We need people chasing small cap oil stocks like Pyramid Oil (PDO) 120% up in 5 days (up nearly 1500% in 2 months), to run for the hills and not feel like this market is so easy.

That is the last stage I've been waiting for. When there is no place to hide. Every other stage has played out to perfection. We are now in the 2nd to last stage where people are hiding out in the last group standing (commodities) and they feel as if they are on top of the world as the rest of the market crumbles around them.
The last stage is when these hopes of that set of people are erased and they begin to experience similar pullbacks as everyone else has felt. As I wrote in this week's roundup - we could be coming to this time shortly. Let's see if we get some of those moves ...
I remain patient waiting for this moment. Then we can be confidant it's time to start layering in some purchases.








9 comments:
then what?? Load up??
Yawn. You've been begging for a commodity selloff daily for the last month. The market doesnt listen to prayers.
The forward P/E on the oil producers is still lower than the forward P/E on other sectors.
The P/E on the miners is way lower.
Coal and fertilizers have a higher P/E but it can be easily justified.
Whats the alternative anyway for all the investment money out there? Bonds with 3% yield? Real Estate? Bank of America? ROFL!
gold,
I'll be switching from shortish to longish the lower we go
shax, begging? I see. Somehow I've capitalized on the commodity run up.

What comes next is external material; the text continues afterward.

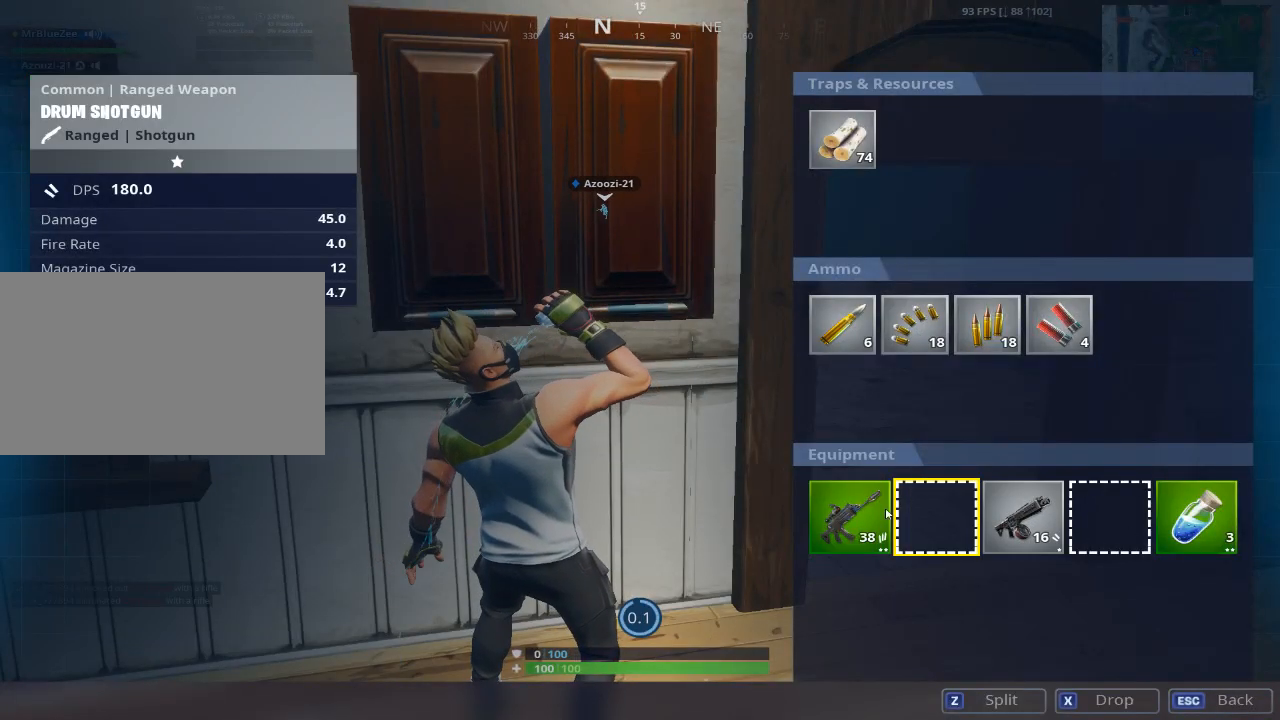
{"keys": ["alt"], "mouse": ["left"], "mouse_move": "right", "events": [[284, "mouse_left", "down"]]}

For the long run would I buy financials? nah. But we've seen episodes of disassociation where the bad groups go up, and the good groups go down. If patterns repeats we will have another one in store.
If you believe oil will hit $155 before $125, its best to stay the course. To me, oil has been stuck for a month in $130s...
I'll be back in a heavier exposure once they correct.
DRYS has a forward PE of 5, TSL has forward PE of 10ish so PE doesnt really mean much to a market trading on emotion.
One more thing
Remember we have 4 quality companies reporting tomorrow and the Fed
This market is grasping at straws for anything positive and is down closing in on 7% straight in 3 weeks. Hence a reflex bounce would be logical.
Just a lot of cross winds and the intermediate term is still down. But I can see shorts lightening up before Fed because people act is if anything they say is magic.
Nothing straight down (or up)
Mark,
Are you apt to cut back on your commodity exposure in anticipation of this move; wait until the correction then cut; or wait until the correction and hold? I'm in POT and MOS and am anticipating the same as you, although I believe in the fundamentals of these companies.
BD
This "is" cut back for me.
When I'm really long I take some of these positions to 4-7% stakes. I won't go to 0.5% or something because these things go much further than I ever anticipate.
So essentially I'm willing to take the hit on what I have left in anticipation of better prices to add more to the stakes. But just because I think they will fall back doesn't mean it will happen, hence I have at least some skin in the game.
However, I have not seen a set of stocks so far away from 50 day moving averages, not correct - in a long time.
Mark,
Do you anticipate bouncing off the March lows (as getting to them now seem inevitable) or knifing through them?
Seems that demand for equities will continue to detoriate if worldwide inflation story has legs.
Stephen, it might sound counterintuitive for all I write but I try not to get into stock market prediction business. I have no idea how 10,000 hedge fund computers who run 70% of this era's trading will react. I have no access to their algrorithims and models. We are just gnats on an elephants behind.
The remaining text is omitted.